Kinder- und Jugendorthopädie
Jahresbericht 2025
Verantwortung von Anfang an
Kinder sind keine kleinen Erwachsenen. Wachstum, Entwicklung und langfristige Perspektiven verlangen besonders sorgfältige Entscheidungen – medizinisch wie menschlich. In der Kinder- und Jugendorthopädie verbinden wir spezialisierte Expertise mit fachgebietsübergreifender Zusammenarbeit und einem klaren Fokus auf die Zukunft unserer jungen Patientinnen und Patienten.
Mut zur Amputation
Manchmal bedeutet gute Medizin, einen schwierigen Entscheid zu treffen. Der neunjährige Ilai aus dem Wallis kam mit einem schweren Defekt des rechten Beines zur Welt. Sein gesamtes Schienbein war nicht vorhanden. Der Unterschenkel war damit funktionslos. Über Jahre wurde er mit einer aufwendigen Orthoprothese versorgt, einer Kombination aus Stütze und Ersatz des fehlgebildeten Beines. Verschiedene Rekonstruktionsmöglichkeiten mit bis zu 20 Operationen, unzähligen Klinikaufenthalten und unsicherem funktionellem Ergebnis standen als mögliche Behandlung zur Diskussion. Nach intensiven und sehr persönlichen Gesprächen mit Ilai und seiner Familie entschieden wir uns gemeinsam für eine Amputation des nicht funktionsfähigen Unterschenkels.
Was zunächst radikal klingt, war medizinisch und funktionell die überzeugendste Lösung: Mit einer einzigen Operation und moderner Prothesentechnik haben wir ein ausgezeichnetes Ergebnis erreicht. Die Operation führten wir gemeinsam mit einem international renommierten Spezialisten durch. Für Ilai bedeutet dies jetzt, bereits wenige Monate nach der Operation, vor allem neue Bewegungsfreiheit und eine klare Perspektive für seine Zukunft.
Kniechirurgie bei jungen Sportlerinnen und Sportlern
In den vergangenen drei Jahren nahm die Zahl der Kniegelenksoperationen bei Kindern und Jugendlichen deutlich zu. Dies betrifft vorwiegend Kniebinnenverletzungen, wie Knorpelschäden, Meniskusverletzungen und Kreuzbandrisse. Die verletzten Kinder und Jugendlichen erhalten sehr schnellen Zugang zu unseren Spezialsprechstunden, damit unmittelbar und zielführend gehandelt werden kann.

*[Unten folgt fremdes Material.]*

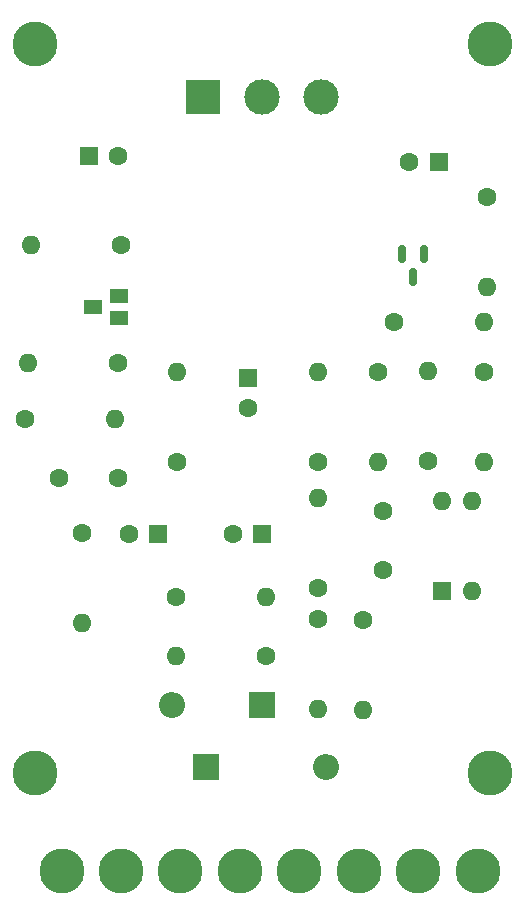
<source format=gbr>
%TF.GenerationSoftware,KiCad,Pcbnew,8.0.7-1.fc41*%
%TF.CreationDate,2025-04-02T21:11:19-07:00*%
%TF.ProjectId,EP-Booster,45502d42-6f6f-4737-9465-722e6b696361,rev?*%
%TF.SameCoordinates,Original*%
%TF.FileFunction,Soldermask,Top*%
%TF.FilePolarity,Negative*%
%FSLAX46Y46*%
G04 Gerber Fmt 4.6, Leading zero omitted, Abs format (unit mm)*
G04 Created by KiCad (PCBNEW 8.0.7-1.fc41) date 2025-04-02 21:11:19*
%MOMM*%
%LPD*%
G01*
G04 APERTURE LIST*
G04 Aperture macros list*
%AMRoundRect*
0 Rectangle with rounded corners*
0 $1 Rounding radius*
0 $2 $3 $4 $5 $6 $7 $8 $9 X,Y pos of 4 corners*
0 Add a 4 corners polygon primitive as box body*
4,1,4,$2,$3,$4,$5,$6,$7,$8,$9,$2,$3,0*
0 Add four circle primitives for the rounded corners*
1,1,$1+$1,$2,$3*
1,1,$1+$1,$4,$5*
1,1,$1+$1,$6,$7*
1,1,$1+$1,$8,$9*
0 Add four rect primitives between the rounded corners*
20,1,$1+$1,$2,$3,$4,$5,0*
20,1,$1+$1,$4,$5,$6,$7,0*
20,1,$1+$1,$6,$7,$8,$9,0*
20,1,$1+$1,$8,$9,$2,$3,0*%
G04 Aperture macros list end*
%ADD10C,3.800000*%
%ADD11C,2.600000*%
%ADD12RoundRect,0.150000X-0.150000X0.587500X-0.150000X-0.587500X0.150000X-0.587500X0.150000X0.587500X0*%
%ADD13C,1.600000*%
%ADD14O,1.600000X1.600000*%
%ADD15R,2.200000X2.200000*%
%ADD16O,2.200000X2.200000*%
%ADD17R,1.600000X1.600000*%
%ADD18RoundRect,0.102000X0.700000X-0.500000X0.700000X0.500000X-0.700000X0.500000X-0.700000X-0.500000X0*%
%ADD19R,3.000000X3.000000*%
%ADD20C,3.000000*%
G04 APERTURE END LIST*
D10*
%TO.C,H12*%
X162250000Y-88750000D03*
%TD*%
%TO.C,H11*%
X123750000Y-88750000D03*
%TD*%
%TO.C,H10*%
X162250000Y-27000000D03*
%TD*%
%TO.C,H9*%
X123750000Y-27000000D03*
%TD*%
%TO.C,H2*%
X126000000Y-97000000D03*
D11*
X126000000Y-97000000D03*
%TD*%
D10*
%TO.C,H3*%
X161250000Y-97000000D03*
D11*
X161250000Y-97000000D03*
%TD*%
D12*
%TO.C,Q2*%
X156700000Y-44812500D03*
X154800000Y-44812500D03*
X155750000Y-46687500D03*
%TD*%
D10*
%TO.C,H8*%
X146142856Y-97000000D03*
D11*
X146142856Y-97000000D03*
%TD*%
D13*
%TO.C,R14*%
X154190000Y-50500000D03*
D14*
X161810000Y-50500000D03*
%TD*%
D13*
%TO.C,C3*%
X125750000Y-63750000D03*
X130750000Y-63750000D03*
%TD*%
D10*
%TO.C,H1*%
X151178570Y-97000000D03*
D11*
X151178570Y-97000000D03*
%TD*%
D13*
%TO.C,R6*%
X122940000Y-58750000D03*
D14*
X130560000Y-58750000D03*
%TD*%
D13*
%TO.C,R2*%
X151500000Y-75750000D03*
D14*
X151500000Y-83370000D03*
%TD*%
D15*
%TO.C,D2*%
X143000000Y-83000000D03*
D16*
X135380000Y-83000000D03*
%TD*%
D13*
%TO.C,R15*%
X161750000Y-54750000D03*
D14*
X161750000Y-62370000D03*
%TD*%
D17*
%TO.C,C2*%
X143000000Y-68500000D03*
D13*
X140500000Y-68500000D03*
%TD*%
D10*
%TO.C,H5*%
X131035714Y-97000000D03*
D11*
X131035714Y-97000000D03*
%TD*%
D10*
%TO.C,H7*%
X141107142Y-97000000D03*
D11*
X141107142Y-97000000D03*
%TD*%
D13*
%TO.C,R12*%
X147750000Y-73060000D03*
D14*
X147750000Y-65440000D03*
%TD*%
%TO.C,R13*%
X162000000Y-47560000D03*
D13*
X162000000Y-39940000D03*
%TD*%
%TO.C,R3*%
X135720000Y-73794888D03*
D14*
X143340000Y-73794888D03*
%TD*%
D13*
%TO.C,R9*%
X135750000Y-62370000D03*
D14*
X135750000Y-54750000D03*
%TD*%
D13*
%TO.C,R1*%
X147750000Y-75690000D03*
D14*
X147750000Y-83310000D03*
%TD*%
D17*
%TO.C,SW1*%
X158250000Y-73300000D03*
D14*
X160790000Y-73300000D03*
X160790000Y-65680000D03*
X158250000Y-65680000D03*
%TD*%
D13*
%TO.C,R11*%
X152800000Y-54800000D03*
D14*
X152800000Y-62420000D03*
%TD*%
D13*
%TO.C,R4*%
X143340000Y-78794888D03*
D14*
X135720000Y-78794888D03*
%TD*%
D18*
%TO.C,Q1*%
X130850000Y-50200000D03*
X130850000Y-48300000D03*
X128650000Y-49250000D03*
%TD*%
D17*
%TO.C,C7*%
X128294888Y-36500000D03*
D13*
X130794888Y-36500000D03*
%TD*%
%TO.C,R10*%
X147753332Y-62420000D03*
D14*
X147753332Y-54800000D03*
%TD*%
D13*
%TO.C,R8*%
X131060000Y-44000000D03*
D14*
X123440000Y-44000000D03*
%TD*%
D13*
%TO.C,R5*%
X127750000Y-68440000D03*
D14*
X127750000Y-76060000D03*
%TD*%
D10*
%TO.C,H6*%
X136071428Y-97000000D03*
D11*
X136071428Y-97000000D03*
%TD*%
D15*
%TO.C,D1*%
X138250000Y-88250000D03*
D16*
X148410000Y-88250000D03*
%TD*%
D10*
%TO.C,H4*%
X156214284Y-97000000D03*
D11*
X156214284Y-97000000D03*
%TD*%
D13*
%TO.C,R7*%
X130750000Y-54000000D03*
D14*
X123130000Y-54000000D03*
%TD*%
D13*
%TO.C,C6*%
X155455112Y-37000000D03*
D17*
X157955112Y-37000000D03*
%TD*%
%TO.C,C1*%
X134205113Y-68500000D03*
D13*
X131705113Y-68500000D03*
%TD*%
D19*
%TO.C,RV1*%
X138000000Y-31500000D03*
D20*
X143000000Y-31500000D03*
X148000000Y-31500000D03*
%TD*%
D13*
%TO.C,C5*%
X153250000Y-71500000D03*
X153250000Y-66500000D03*
%TD*%
%TO.C,R16*%
X157000000Y-62310000D03*
D14*
X157000000Y-54690000D03*
%TD*%
D17*
%TO.C,C4*%
X141751666Y-55289775D03*
D13*
X141751666Y-57789775D03*
%TD*%
M02*

</source>
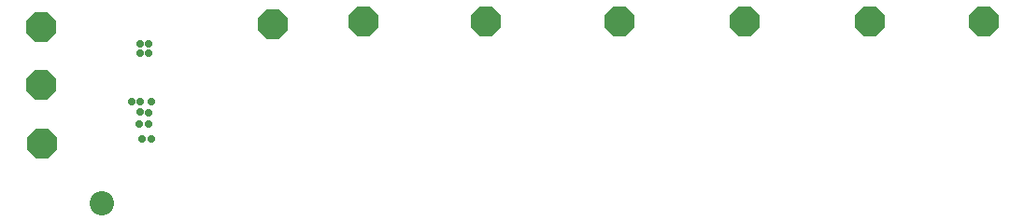
<source format=gbr>
G04 EAGLE Gerber RS-274X export*
G75*
%MOMM*%
%FSLAX34Y34*%
%LPD*%
%INSoldermask Bottom*%
%IPPOS*%
%AMOC8*
5,1,8,0,0,1.08239X$1,22.5*%
G01*
%ADD10P,2.969212X8X22.500000*%
%ADD11C,2.203200*%
%ADD12C,0.705600*%


D10*
X313200Y203200D03*
X424000Y203200D03*
X20800Y197980D03*
X21120Y145130D03*
X544800Y203200D03*
X658300Y203200D03*
X771800Y203200D03*
X875300Y203200D03*
D11*
X75790Y37540D03*
D10*
X21590Y92400D03*
X230980Y200210D03*
D12*
X110490Y120650D03*
X103360Y130190D03*
X110980Y130190D03*
X121140Y130190D03*
X112250Y95900D03*
X121140Y95900D03*
X118600Y109870D03*
X109710Y109870D03*
X118600Y120030D03*
X110490Y182880D03*
X118110Y182880D03*
X110490Y173990D03*
X118110Y173990D03*
M02*

</source>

Gerade bei den noch wachsenden Kindern ist eine präzise Diagnostik entscheidend. Gemeinsam mit den Abteilungen Radiologie, Physiotherapie, Sportmedizin und Kniechirurgie prüfen wir sorgfältig, ob eine Operation sinnvoll ist oder eine andere Therapie ausreicht. Ziel ist, weder Verletzungen zu übersehen noch unnötig zu operieren, sondern die langfristige Stabilität und Funktionalität des Knies zu sichern.
Fehlbildungen früh erkennen und richtig untersuchen
Behandlungsqualität beginnt oft bei der Früherkennung. Beim jährlichen Kurs «Hüftdysplasie und Sonografie der Säuglingshüfte» steht die Frage im Zentrum, wie Fehlentwicklungen der Hüfte möglichst früh erkannt werden. Gemeinsam mit Prof. Reinhard Graf, der das heute etablierte Untersuchungsverfahren vor fast 30 Jahren entwickelt hat, sowie unseren Spezialistinnen und Spezialisten vermitteln wir aktuelles Wissen in Vorträgen, Fallbeispielen und praktischen Übungen.
Seit rund 15 Jahren organisieren wir ebenfalls jährlich den kinderorthopädischen Untersuchungskurs. Der Kurs findet gemeinsam mit dem Berufsverband «Kinderärzte Schweiz» statt und ist bei den Teilnehmenden aufgrund der hohen Interaktivität sehr beliebt.
So gewinnen Kinderärztinnen und Kinderärzte Sicherheit in der Diagnostik und können bei betroffenen Kindern frühzeitig die passende, möglichst schonende Behandlung in die Wege leiten.